==== RECORDS FOR PROCESSING ====
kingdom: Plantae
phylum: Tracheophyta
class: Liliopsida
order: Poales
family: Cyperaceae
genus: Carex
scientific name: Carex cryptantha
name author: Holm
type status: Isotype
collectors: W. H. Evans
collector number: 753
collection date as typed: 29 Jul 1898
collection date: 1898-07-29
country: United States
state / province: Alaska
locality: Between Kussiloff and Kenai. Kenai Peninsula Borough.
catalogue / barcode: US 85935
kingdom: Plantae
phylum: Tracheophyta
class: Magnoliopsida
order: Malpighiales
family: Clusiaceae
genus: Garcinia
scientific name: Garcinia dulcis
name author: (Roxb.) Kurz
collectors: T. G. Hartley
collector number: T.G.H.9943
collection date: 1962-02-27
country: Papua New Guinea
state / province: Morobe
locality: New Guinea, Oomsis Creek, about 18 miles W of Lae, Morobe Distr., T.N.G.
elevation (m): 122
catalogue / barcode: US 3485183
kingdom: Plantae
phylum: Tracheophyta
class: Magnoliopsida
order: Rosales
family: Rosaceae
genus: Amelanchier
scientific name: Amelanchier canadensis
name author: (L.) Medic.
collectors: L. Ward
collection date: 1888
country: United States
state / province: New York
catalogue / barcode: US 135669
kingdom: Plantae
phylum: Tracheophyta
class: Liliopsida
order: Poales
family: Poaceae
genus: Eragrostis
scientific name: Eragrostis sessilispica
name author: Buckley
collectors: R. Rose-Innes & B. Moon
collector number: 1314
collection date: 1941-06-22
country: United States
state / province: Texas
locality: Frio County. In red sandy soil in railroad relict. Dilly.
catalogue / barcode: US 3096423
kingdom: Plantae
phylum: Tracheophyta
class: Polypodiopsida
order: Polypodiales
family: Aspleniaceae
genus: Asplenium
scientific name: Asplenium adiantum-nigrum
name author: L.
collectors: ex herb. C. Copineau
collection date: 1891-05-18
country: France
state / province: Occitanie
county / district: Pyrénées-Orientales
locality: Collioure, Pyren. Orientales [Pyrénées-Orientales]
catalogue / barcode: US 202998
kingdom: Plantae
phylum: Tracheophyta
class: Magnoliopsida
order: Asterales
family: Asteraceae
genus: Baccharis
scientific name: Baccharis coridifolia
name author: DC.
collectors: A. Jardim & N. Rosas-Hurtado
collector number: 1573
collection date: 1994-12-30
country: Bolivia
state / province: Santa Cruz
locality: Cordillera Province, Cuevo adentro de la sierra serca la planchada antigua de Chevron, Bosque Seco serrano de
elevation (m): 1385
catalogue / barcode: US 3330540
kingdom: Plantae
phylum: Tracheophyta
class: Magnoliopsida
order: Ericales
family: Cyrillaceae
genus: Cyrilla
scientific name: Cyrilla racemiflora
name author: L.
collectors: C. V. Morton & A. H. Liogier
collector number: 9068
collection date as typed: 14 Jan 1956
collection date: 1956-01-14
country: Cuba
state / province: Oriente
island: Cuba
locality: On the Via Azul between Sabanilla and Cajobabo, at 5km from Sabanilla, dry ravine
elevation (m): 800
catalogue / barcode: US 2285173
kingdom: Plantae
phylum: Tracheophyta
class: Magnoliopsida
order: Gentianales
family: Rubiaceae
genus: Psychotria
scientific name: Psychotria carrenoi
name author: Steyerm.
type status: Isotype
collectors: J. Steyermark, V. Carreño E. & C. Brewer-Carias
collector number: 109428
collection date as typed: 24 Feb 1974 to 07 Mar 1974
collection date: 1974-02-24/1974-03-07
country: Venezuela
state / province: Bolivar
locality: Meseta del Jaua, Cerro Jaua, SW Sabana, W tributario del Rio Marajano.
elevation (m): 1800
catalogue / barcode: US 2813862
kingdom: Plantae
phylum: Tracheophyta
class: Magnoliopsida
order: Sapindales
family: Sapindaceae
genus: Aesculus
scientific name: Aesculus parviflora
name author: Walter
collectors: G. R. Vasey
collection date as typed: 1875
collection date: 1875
====
Give every entry in the records as a two-column CSV with the header row field,value. Put each field name and its entry in one row, each in its own quoted field, with any line breaks replaced by spaces.

field,value
"kingdom:","Plantae"
"phylum:","Tracheophyta"
"class:","Liliopsida"
"order:","Poales"
"family:","Cyperaceae"
"genus:","Carex"
"scientific name:","Carex cryptantha"
"name author:","Holm"
"type status:","Isotype"
"collectors:","W. H. Evans"
"collector number:","753"
"collection date as typed:","29 Jul 1898"
"collection date:","1898-07-29"
"country:","United States"
"state / province:","Alaska"
"locality:","Between Kussiloff and Kenai. Kenai Peninsula Borough."
"catalogue / barcode:","US 85935"
"kingdom:","Plantae"
"phylum:","Tracheophyta"
"class:","Magnoliopsida"
"order:","Malpighiales"
"family:","Clusiaceae"
"genus:","Garcinia"
"scientific name:","Garcinia dulcis"
"name author:","(Roxb.) Kurz"
"collectors:","T. G. Hartley"
"collector number:","T.G.H.9943"
"collection date:","1962-02-27"
"country:","Papua New Guinea"
"state / province:","Morobe"
"locality:","New Guinea, Oomsis Creek, about 18 miles W of Lae, Morobe Distr., T.N.G."
"elevation (m):","122"
"catalogue / barcode:","US 3485183"
"kingdom:","Plantae"
"phylum:","Tracheophyta"
"class:","Magnoliopsida"
"order:","Rosales"
"family:","Rosaceae"
"genus:","Amelanchier"
"scientific name:","Amelanchier canadensis"
"name author:","(L.) Medic."
"collectors:","L. Ward"
"collection date:","1888"
"country:","United States"
"state / province:","New York"
"catalogue / barcode:","US 135669"
"kingdom:","Plantae"
"phylum:","Tracheophyta"
"class:","Liliopsida"
"order:","Poales"
"family:","Poaceae"
"genus:","Eragrostis"
"scientific name:","Eragrostis sessilispica"
"name author:","Buckley"
"collectors:","R. Rose-Innes & B. Moon"
"collector number:","1314"
"collection date:","1941-06-22"
"country:","United States"
"state / province:","Texas"
"locality:","Frio County. In red sandy soil in railroad relict. Dilly."
"catalogue / barcode:","US 3096423"
"kingdom:","Plantae"
"phylum:","Tracheophyta"
"class:","Polypodiopsida"
"order:","Polypodiales"
"family:","Aspleniaceae"
"genus:","Asplenium"
"scientific name:","Asplenium adiantum-nigrum"
"name author:","L."
"collectors:","ex herb. C. Copineau"
"collection date:","1891-05-18"
"country:","France"
"state / province:","Occitanie"
"county / district:","Pyrénées-Orientales"
"locality:","Collioure, Pyren. Orientales [Pyrénées-Orientales]"
"catalogue / barcode:","US 202998"
"kingdom:","Plantae"
"phylum:","Tracheophyta"
"class:","Magnoliopsida"
"order:","Asterales"
"family:","Asteraceae"
"genus:","Baccharis"
"scientific name:","Baccharis coridifolia"
"name author:","DC."
"collectors:","A. Jardim & N. Rosas-Hurtado"
"collector number:","1573"
"collection date:","1994-12-30"
"country:","Bolivia"
"state / province:","Santa Cruz"
"locality:","Cordillera Province, Cuevo adentro de la sierra serca la planchada antigua de Chevron, Bosque Seco serrano de"
"elevation (m):","1385"
"catalogue / barcode:","US 3330540"
"kingdom:","Plantae"
"phylum:","Tracheophyta"
"class:","Magnoliopsida"
"order:","Ericales"
"family:","Cyrillaceae"
"genus:","Cyrilla"
"scientific name:","Cyrilla racemiflora"
"name author:","L."
"collectors:","C. V. Morton & A. H. Liogier"
"collector number:","9068"
"collection date as typed:","14 Jan 1956"
"collection date:","1956-01-14"
"country:","Cuba"
"state / province:","Oriente"
"island:","Cuba"
"locality:","On the Via Azul between Sabanilla and Cajobabo, at 5km from Sabanilla, dry ravine"
"elevation (m):","800"
"catalogue / barcode:","US 2285173"
"kingdom:","Plantae"
"phylum:","Tracheophyta"
"class:","Magnoliopsida"
"order:","Gentianales"
"family:","Rubiaceae"
"genus:","Psychotria"
"scientific name:","Psychotria carrenoi"
"name author:","Steyerm."
"type status:","Isotype"
"collectors:","J. Steyermark, V. Carreño E. & C. Brewer-Carias"
"collector number:","109428"
"collection date as typed:","24 Feb 1974 to 07 Mar 1974"
"collection date:","1974-02-24/1974-03-07"
"country:","Venezuela"
"state / province:","Bolivar"
"locality:","Meseta del Jaua, Cerro Jaua, SW Sabana, W tributario del Rio Marajano."
"elevation (m):","1800"
"catalogue / barcode:","US 2813862"
"kingdom:","Plantae"
"phylum:","Tracheophyta"
"class:","Magnoliopsida"
"order:","Sapindales"
"family:","Sapindaceae"
"genus:","Aesculus"
"scientific name:","Aesculus parviflora"
"name author:","Walter"
"collectors:","G. R. Vasey"
"collection date as typed:","1875"
"collection date:","1875"